Sunday, April 22, 2007
A tale of two moods, part two
This damned Supreme Court decision has made me a bit. . .infuriated, upset, worried and ultimately very, very tired. It does nothing to 'save babies' and does a whole lot to endanger women's health. It outlaws one specific procedure, often the safest one for the women. It is preformed for two reasons -- either the mother's life/health is in danger or the fetus has a defect incompatible with life. It is not performed on women who are carrying viable feti. The pro-lifers have done a good job of promoting the lie that a woman can waltz in at 7 or 8 months along and just have an abortion willy-nilly, but that's just not so. The state is will within its rights to regulate third trimester abortion. Those laws do not need a court review, because Roe provides that right to the state, provided exceptions are made for the life and health of the mother.
Well, the health of the mother /used/ to matter. This new ruling basically says, it's not so important. And that pisses me off. Because now the door is open for further restrictions that leave out health exemptions. Without those exemptions, the law is giving primacy to the fetus, regardless of the consequences for the woman. Kidneys failing? Pregnancy causing a mental breakdown? Resulting in blindness? Paralysis? Too bad. You can live through those things. I mean, there's dialysis and medication, right? And people live all the time without being able to see or move. So, no. No abortion for you. So sorry. (Not really.)

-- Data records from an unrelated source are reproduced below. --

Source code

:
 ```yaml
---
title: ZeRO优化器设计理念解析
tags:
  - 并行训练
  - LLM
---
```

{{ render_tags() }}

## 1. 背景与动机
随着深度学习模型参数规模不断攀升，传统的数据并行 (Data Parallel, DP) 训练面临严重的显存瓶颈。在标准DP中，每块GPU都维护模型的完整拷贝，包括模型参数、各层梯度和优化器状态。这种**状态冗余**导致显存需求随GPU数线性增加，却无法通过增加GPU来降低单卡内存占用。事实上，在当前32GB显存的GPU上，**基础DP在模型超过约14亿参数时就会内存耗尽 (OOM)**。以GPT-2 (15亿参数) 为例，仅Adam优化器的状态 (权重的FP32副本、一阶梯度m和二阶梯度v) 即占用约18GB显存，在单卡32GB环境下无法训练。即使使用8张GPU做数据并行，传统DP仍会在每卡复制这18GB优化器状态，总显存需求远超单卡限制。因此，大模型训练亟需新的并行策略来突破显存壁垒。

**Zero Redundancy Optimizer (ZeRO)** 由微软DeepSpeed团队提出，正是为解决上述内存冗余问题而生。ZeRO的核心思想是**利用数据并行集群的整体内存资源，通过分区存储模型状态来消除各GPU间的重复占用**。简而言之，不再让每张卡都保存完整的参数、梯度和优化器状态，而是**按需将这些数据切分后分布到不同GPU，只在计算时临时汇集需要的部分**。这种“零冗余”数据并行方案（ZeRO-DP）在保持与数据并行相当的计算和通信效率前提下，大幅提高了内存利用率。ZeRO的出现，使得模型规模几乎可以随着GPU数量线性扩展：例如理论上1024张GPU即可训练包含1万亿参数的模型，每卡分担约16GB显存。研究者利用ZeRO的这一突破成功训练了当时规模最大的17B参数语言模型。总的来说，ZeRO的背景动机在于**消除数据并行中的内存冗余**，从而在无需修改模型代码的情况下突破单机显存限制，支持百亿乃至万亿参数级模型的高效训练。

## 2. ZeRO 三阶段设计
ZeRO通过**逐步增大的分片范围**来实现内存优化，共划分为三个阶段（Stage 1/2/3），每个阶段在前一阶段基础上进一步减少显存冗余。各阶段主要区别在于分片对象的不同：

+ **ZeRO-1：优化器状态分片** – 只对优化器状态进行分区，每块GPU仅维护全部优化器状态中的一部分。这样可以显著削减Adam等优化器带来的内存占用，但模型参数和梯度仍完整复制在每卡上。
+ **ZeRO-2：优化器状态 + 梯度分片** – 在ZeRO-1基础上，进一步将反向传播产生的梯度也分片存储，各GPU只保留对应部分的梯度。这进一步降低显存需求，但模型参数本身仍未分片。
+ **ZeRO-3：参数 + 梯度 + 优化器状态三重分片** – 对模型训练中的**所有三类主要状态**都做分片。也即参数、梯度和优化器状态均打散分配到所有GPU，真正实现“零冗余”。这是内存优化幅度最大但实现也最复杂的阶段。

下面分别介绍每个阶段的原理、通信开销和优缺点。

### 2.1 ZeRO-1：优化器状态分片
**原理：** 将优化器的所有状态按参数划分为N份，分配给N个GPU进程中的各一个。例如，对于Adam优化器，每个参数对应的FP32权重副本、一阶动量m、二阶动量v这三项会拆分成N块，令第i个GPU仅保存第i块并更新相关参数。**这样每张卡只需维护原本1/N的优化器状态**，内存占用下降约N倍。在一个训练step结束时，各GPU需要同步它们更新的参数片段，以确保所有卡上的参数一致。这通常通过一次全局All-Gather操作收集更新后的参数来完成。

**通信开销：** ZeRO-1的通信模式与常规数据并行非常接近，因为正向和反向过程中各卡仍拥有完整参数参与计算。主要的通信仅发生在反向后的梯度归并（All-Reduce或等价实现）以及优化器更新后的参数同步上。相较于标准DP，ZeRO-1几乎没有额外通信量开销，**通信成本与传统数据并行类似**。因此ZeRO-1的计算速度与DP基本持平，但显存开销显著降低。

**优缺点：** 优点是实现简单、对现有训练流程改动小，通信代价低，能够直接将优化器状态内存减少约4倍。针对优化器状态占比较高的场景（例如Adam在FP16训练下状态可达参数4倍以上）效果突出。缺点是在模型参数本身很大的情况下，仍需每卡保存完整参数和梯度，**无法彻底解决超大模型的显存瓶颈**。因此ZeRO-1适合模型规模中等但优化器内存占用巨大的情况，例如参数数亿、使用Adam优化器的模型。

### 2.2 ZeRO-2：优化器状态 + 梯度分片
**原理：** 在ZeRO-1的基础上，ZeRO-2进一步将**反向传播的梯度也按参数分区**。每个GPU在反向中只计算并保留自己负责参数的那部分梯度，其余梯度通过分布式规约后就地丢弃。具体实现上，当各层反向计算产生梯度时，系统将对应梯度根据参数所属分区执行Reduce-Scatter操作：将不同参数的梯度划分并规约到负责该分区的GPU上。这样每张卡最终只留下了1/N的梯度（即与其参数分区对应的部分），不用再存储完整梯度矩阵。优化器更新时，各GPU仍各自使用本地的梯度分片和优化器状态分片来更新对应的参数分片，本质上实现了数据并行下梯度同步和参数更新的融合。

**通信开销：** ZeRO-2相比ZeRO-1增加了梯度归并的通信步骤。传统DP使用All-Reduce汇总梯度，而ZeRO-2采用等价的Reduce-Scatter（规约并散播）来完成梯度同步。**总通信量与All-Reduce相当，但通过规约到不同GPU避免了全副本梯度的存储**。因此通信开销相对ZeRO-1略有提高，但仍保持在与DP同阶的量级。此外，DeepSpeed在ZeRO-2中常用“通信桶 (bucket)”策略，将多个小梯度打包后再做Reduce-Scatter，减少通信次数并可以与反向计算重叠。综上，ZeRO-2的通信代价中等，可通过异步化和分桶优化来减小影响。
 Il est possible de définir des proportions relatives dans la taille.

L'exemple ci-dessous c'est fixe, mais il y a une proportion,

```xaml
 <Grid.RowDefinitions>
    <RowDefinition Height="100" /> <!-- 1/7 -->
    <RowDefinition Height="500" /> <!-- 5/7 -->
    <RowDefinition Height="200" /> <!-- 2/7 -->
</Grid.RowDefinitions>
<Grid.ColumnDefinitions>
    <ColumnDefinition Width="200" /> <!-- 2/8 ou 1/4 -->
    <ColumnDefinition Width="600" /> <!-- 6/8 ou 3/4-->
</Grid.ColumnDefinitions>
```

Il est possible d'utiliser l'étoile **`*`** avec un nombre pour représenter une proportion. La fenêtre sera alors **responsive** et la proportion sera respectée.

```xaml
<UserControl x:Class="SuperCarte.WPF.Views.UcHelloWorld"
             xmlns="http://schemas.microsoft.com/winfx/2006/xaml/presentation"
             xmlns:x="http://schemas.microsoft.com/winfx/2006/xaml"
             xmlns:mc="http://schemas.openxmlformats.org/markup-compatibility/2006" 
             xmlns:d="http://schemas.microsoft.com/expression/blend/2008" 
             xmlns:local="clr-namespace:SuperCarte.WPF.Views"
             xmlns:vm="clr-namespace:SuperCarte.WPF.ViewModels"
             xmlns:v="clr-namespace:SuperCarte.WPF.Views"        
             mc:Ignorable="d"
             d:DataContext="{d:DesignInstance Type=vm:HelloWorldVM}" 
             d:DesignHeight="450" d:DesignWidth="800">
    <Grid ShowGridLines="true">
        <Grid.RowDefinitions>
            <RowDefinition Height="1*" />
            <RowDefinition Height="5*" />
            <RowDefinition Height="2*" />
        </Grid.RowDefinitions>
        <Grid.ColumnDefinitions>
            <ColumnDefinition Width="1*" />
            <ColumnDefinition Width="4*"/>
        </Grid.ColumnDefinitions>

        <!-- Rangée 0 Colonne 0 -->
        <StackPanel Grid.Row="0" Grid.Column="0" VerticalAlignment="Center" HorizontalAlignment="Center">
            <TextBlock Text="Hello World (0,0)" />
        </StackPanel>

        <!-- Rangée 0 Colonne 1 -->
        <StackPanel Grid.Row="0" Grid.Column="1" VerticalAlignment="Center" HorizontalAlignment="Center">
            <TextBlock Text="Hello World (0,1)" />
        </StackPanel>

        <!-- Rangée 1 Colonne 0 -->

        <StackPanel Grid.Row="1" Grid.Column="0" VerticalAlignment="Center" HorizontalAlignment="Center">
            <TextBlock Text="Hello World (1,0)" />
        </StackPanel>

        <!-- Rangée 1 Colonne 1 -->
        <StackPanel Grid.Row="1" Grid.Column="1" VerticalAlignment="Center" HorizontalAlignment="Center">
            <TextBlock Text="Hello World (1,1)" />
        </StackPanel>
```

This ruling also says nothing about viabliity. Often, so called 'partial birth abortion' is performed before the fetus is viable. It will not survive outside the womb, so it is fated to die. And yet, thanks to this ban, a women who finds out at 19 weeks she's carrying a fetus that doesn't have a brain will now have to undergo either an induced labor and delivery or a dialation and extraction -- basically, the fetus is scrambled in the womb and pulled out piece by piece. Not only is this more dangerous -- there's a chance the uterus will be perferated by either the instruments the doctor is using or by the bones of the fetus -- it also denies the family a chance to say goodbye to what is usually a wanted child. You can't hold a pile of pieces in your arms, but you can hold an intact body in your arms. All that's required is a small hat to hide the incision and grieving parents can hold and name and kiss their lost child. It provides for a sense of closure, of making the loss more real. But now, that chance is denied.
Do you want to see the real face of intact dialation and extraction? (Which seems to be the procedure most closely matching 'partial birth abortion' since there is no such medical procedure.) This post is the best real life story I've read yet.
Personally, the loss of a health exemption terrifies me. My illness puts me at an increased risk for late term miscarriage. Which means, I've got a 25% increase in losing a pregnancy in my last trimester. So, if I make it to 8 months and my child dies, this law means I'll have to either have labor induced or have a C-section. (Technically, this procedure can be performed when the fetus is already dead. Maybe. But with this law in place, the chances of finding a doctor willing to chance peforming the procedure is not good.) Either I subject my body to the prolonged stress of labor to produce a dead baby or I subject my body to major surgery to produce a dead baby, instead of a significantly shorter and safer procedure. And while I may be willing to chance either labor or a C-section to bring a living child into the world, the government has no right to demand I do so to bring forth a dead baby.
But more than that, the loss of the health exemption means that, at any point in my pregnancy, should my health begin to fail, the state may have the right to demand I endure that danger. With the court striking the need for a health exemption, there's nothing to stop the state from restricting second trimester abortion and not including a health exemption. So, at four months, if I start to develop paralysis or neurological problems (I have an increased risk for strokes or seisures, thanks to the Lupus), it may be of no consequence. When it's clear that the fetus is not viable, the state can still keep me from protecting my own health. True, at the moment no such laws exist, but with this ruling it is only a matter of time before they do.
And so, what will I do? Frankly, this ruling makes it more likely that I will elect an abortion during the first trimester, where Roe protects my right to abort for any reason. Truthfully, I'd been more willing to attempt a pregnancy knowing that, should my health being to decline, I had the option of saving myself. Now that that right is endangered, why should I even make the attempt? Why should I risk carrying a child when the state is taking away my right to protect my health? I may well have an uneventful pregnancy, but that's by no means gauranteed. So why would I try? Why should I try?
So, there you go. Thank you Supreme Court for making the decision much easier for me and, doubtlessly, many other women. If I don't have the option to protect my own health, should the need arrive, I have no reason to attempt to carry a pregnancy to term. In fact, I have a strong incentive NOT to do so.
The United States Supreme Court -- encouraging abortion since 2007.